Submitted by Blooop1364 t3_yiiluc in relationship_advice
Background: Me (23f) and my boyfriend (24m) have been in a relationship for 6 years. We’ve lived together for 4 years and have 2 dogs. I currently hold two jobs (full wfh and another part time), while avidly studying for a degree in the health field. He works about 35 hours a week as a retail associate at a marijuana dispensary.
Situation: I am extremely goal driven and my partner seems to lack that entirely. Having been together for 6 years now, I would like to start thinking about marriage and moving into a better living situation shortly. However, my boyfriend disregards this currently because he won’t propose until we are better situated in life. This really hurts to hear because I’m ready and have been working towards my future, while he isn’t even close. I also wouldn’t marry him at this point in time because I don’t know if his ambitions will ever truly change, but I can’t keep waiting, right? I have been begging him for over 3 years now to start thinking about real career options and possibly looking into trades or degrees, but he always seems to start and never finish the process. It almost feels as if he’s doing it to convince me to stay and never follows through. My dad has even went as far to offering him a position at his company to start and build a career, which my boyfriend refused. I have also sat down and mapped out the process for what he can do and have offered any help he may need, and still nothing. I feel like a mother to him sometimes, and a broken record. Whenever I bring it up now I get, “I’ll never be enough for you” or “I’m trying”, angrily. I’m constantly tip toeing around the topic.

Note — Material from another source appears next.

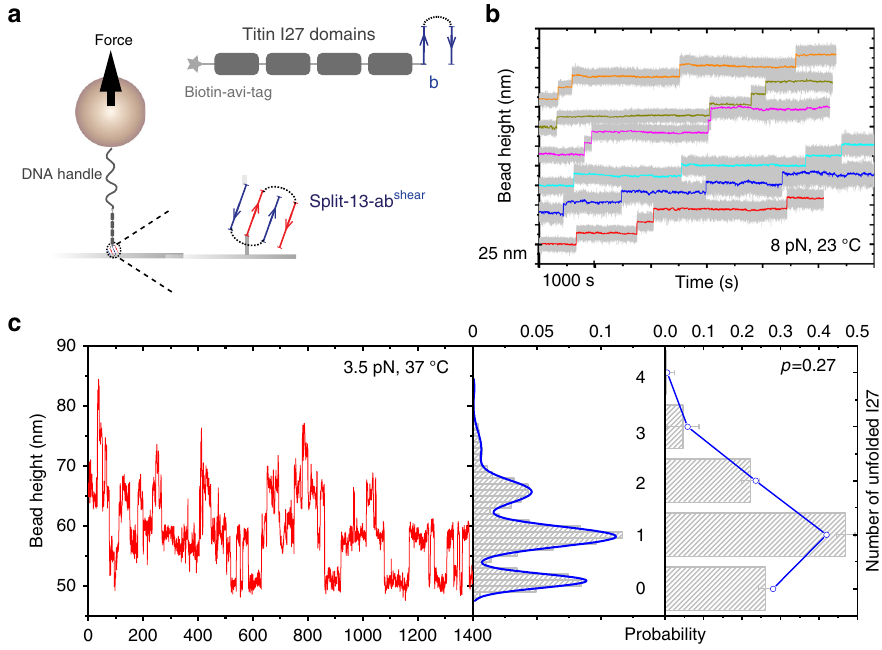
Fig. 5 Temperature-dependent titin I27 unfolding/refolding dynamics. a Experimental design of utilizing the split-13-ab shear helix-heterotetramer to anchor a protein construct (bio-4I27-b) that contains four repeats of titin I27 domains to coverslip surface. The I27 domains are spanned between an avi- biotin tag at N-terminus and the #13-b helix-hairpin at the C-terminus. The bio-4I27-b construct is speci fi cally tethered to the #13-a helix-hairpin coated bottom surface via formation of split-13-ab shear complex, and the N-terminus is tethered to the DNA-coated magnetic bead through biotin – streptavidin interaction (details are provided in Supplementary Note 2). b Six representative time traces of the bead height obtained from six independent tethers under a constant force of ~ 8 pN at 23 °C. The four stepwise extension increase events with a step size of ~15 nm indicate I27 unfolding. Colored lines are 200- points FFT smooth of the raw data (gray). c Left panel: a representative time trace of the bead height (20-points FFT smoothed) under a constant force of ~4 pN at 37 °C. The stepwise extension increase/decrease with step sizes of ~10 nm indicates unfolding/refolding of the I27 domains. Middle panel: the corresponding probability distributions of the bead height. Blue line is the multiple peak Gaussian fi tting of the bead height probability distributions. Right panel: The bar graph shows the probability of having n unfolded I27 domains in the four I27 domains obtained from the bead height distribution in the middle panel. The error bar indicates the standard error, which is obtained through multiple peak Gaussian fi tting of the bead height probability distributions. Blue curve indicates the fi tting of the bar graph to the binomial distribution, from which the probability of the unfolded state of a single I27 domain at this force is determined to be: p F ð Þ (cid:3) 0 : 27 at 37 °C. Source data are provided in Source Data fi le. Table 1 Thermal stability of the α -actinin 1 SR4 and titin I27 domains.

I have broken up with him twice over this in the past, but I’ve never been strong enough to stick with it because I do love him and he certainly has a way with words/promises. He does struggle with depression but I pushed him to try therapy which he did once, got medicated, and never took them or went back. He is quite introverted and likes to sit at home and smoke weed. It’s hard for him to make friends because not many people/his friends want to do that all the time. I try telling him to go out and try new things with his friends but he never makes the effort. This along with small things such as begging for haircuts, me always driving, and more is making me lose attraction to him. This is turning me into a very distant girlfriend which I absolutely hate. The good is that he is the sweetest and most selfless person ever. I have never questioned his love for me. He always cooks for us, cleans when things get stressed on my end, and makes me feel very loved. I also have never worried about if he has eyes for anyone else, he makes me feel very confident and loved which I fear I’ll never find again. We also are so comfy with each other which is beautiful. He also does contribute to bills fairly equally, I do a bit more but we also have a very good living opportunity right now which is about to be gone. This is also why I have been so adamant about the future.
I’m just at the point where I don’t know whether to let it go for good. I’m worried that my boyfriend is holding me back from meeting my husband and what I really need from someone. I fear he will never get goals and lately it seems like he’s a shell of a person. Does it seem like I’m being taken advantage of? Am I asking for too much of him? What more can I do?